At heart and in practice, Manchin has always been a dealmaker, someone who believes in the power of personal persuasion to bring all parties together to hammer out a compromise. But sometimes there simply is no deal.
Inevitably, the focus will be on the personalities involved in the discussions—was Manchin obstinate? Why is he a Democrat if he cannot get on board with a Democratic proposal? Why doesn’t he just go ahead and switch parties if he’s going to act like that?
But while most of the media attention focused on Manchin, there were left-leaning members of Congress who would only go so far. Cut too much from the Build Back Better plan and Senator Bernie Sanders becomes a “no” or the progressive caucus of the House throws in the towel.
What that suggests is that the bill itself was flawed. It was both too much and too little. It was an oversized ball of dough that could never be brought into shape. Stretch in one place and it recedes in another.

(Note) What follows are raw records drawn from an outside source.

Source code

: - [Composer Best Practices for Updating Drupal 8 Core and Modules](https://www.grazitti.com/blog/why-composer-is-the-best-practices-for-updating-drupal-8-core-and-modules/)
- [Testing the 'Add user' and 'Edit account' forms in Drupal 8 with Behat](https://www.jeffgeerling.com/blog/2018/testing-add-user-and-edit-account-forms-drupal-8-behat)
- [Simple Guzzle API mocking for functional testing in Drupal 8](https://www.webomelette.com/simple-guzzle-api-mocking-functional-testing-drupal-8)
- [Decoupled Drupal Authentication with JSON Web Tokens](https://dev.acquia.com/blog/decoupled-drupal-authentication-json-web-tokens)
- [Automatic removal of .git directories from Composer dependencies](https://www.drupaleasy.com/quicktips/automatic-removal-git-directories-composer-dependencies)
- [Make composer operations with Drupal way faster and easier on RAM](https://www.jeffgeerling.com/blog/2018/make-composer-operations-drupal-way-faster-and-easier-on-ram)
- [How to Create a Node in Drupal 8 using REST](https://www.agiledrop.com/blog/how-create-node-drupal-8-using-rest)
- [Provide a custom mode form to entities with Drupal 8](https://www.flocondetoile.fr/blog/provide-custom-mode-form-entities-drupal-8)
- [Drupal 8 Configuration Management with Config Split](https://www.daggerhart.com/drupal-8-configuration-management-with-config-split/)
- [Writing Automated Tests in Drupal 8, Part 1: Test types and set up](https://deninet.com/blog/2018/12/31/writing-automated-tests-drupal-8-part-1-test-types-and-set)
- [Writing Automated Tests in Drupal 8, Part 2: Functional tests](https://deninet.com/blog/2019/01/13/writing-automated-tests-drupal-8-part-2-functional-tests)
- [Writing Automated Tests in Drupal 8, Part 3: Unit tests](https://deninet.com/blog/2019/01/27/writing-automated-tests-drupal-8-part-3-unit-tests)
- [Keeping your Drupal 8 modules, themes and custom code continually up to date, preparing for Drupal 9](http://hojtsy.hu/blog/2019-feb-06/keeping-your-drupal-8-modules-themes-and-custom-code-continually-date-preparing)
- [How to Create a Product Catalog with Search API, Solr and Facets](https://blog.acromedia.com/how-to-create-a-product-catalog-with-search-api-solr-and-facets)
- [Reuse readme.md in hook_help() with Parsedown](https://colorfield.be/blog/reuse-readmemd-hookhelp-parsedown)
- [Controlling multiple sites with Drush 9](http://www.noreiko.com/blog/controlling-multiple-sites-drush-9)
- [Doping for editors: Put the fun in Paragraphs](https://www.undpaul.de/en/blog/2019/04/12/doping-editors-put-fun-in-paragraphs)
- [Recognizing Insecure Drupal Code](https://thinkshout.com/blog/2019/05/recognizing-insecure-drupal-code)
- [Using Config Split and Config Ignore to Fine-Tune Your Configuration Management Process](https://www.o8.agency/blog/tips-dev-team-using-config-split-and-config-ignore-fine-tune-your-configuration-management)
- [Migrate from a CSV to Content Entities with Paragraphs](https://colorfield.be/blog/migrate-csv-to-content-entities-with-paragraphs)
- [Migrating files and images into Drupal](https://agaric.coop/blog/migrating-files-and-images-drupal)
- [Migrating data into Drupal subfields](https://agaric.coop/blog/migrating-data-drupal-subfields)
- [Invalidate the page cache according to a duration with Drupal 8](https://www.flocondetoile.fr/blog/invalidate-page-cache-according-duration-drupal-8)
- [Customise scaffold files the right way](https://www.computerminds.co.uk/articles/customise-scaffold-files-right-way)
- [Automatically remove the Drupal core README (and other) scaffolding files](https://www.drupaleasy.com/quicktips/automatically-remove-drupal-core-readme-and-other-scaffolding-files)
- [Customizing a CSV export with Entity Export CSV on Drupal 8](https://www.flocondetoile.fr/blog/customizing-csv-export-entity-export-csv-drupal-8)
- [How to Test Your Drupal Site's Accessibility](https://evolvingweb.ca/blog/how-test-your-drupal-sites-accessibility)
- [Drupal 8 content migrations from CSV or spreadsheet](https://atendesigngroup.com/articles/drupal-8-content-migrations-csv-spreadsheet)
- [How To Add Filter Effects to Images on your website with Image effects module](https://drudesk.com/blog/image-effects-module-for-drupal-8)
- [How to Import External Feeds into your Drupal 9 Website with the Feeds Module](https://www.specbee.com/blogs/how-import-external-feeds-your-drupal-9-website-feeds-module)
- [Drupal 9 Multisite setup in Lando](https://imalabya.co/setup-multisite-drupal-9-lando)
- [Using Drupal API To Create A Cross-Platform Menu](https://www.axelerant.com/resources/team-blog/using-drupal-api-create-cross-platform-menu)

“I have always said, ‘If I can’t go back home and explain it, I can’t vote for it.’ Despite my best efforts, I cannot explain the sweeping Build Back Better Act in West Virginia and I cannot vote to move forward on this mammoth piece of legislation,” Manchin said in a statement released by his office.
It is a fair point because the bill was so many things. The public and political debates often picked out one part of the bill, ignoring everything else. One group is arguing about the pros and cons an expanded child tax credit while another is weighing the merits of one of any number of climate provisions.
Had Manchin somehow become a “yes,” it would have divided the country even further. BBB would have passed with only Democratic votes, meaning the most significant expansion of government, perhaps in the history of the country, would be a partisan issue from this point forward.
The benefit of the months of debate is that some of these issues have now come to the forefront. There may be bi-partisan support for universal and free preschool or additional hearing and eye care benefits for seniors. Break those down into individual bills, debate them and, if there is enough support, pass them.
Instead of an all-or-nothing approach, restructure the deal. I strongly suspect Manchin still wants one.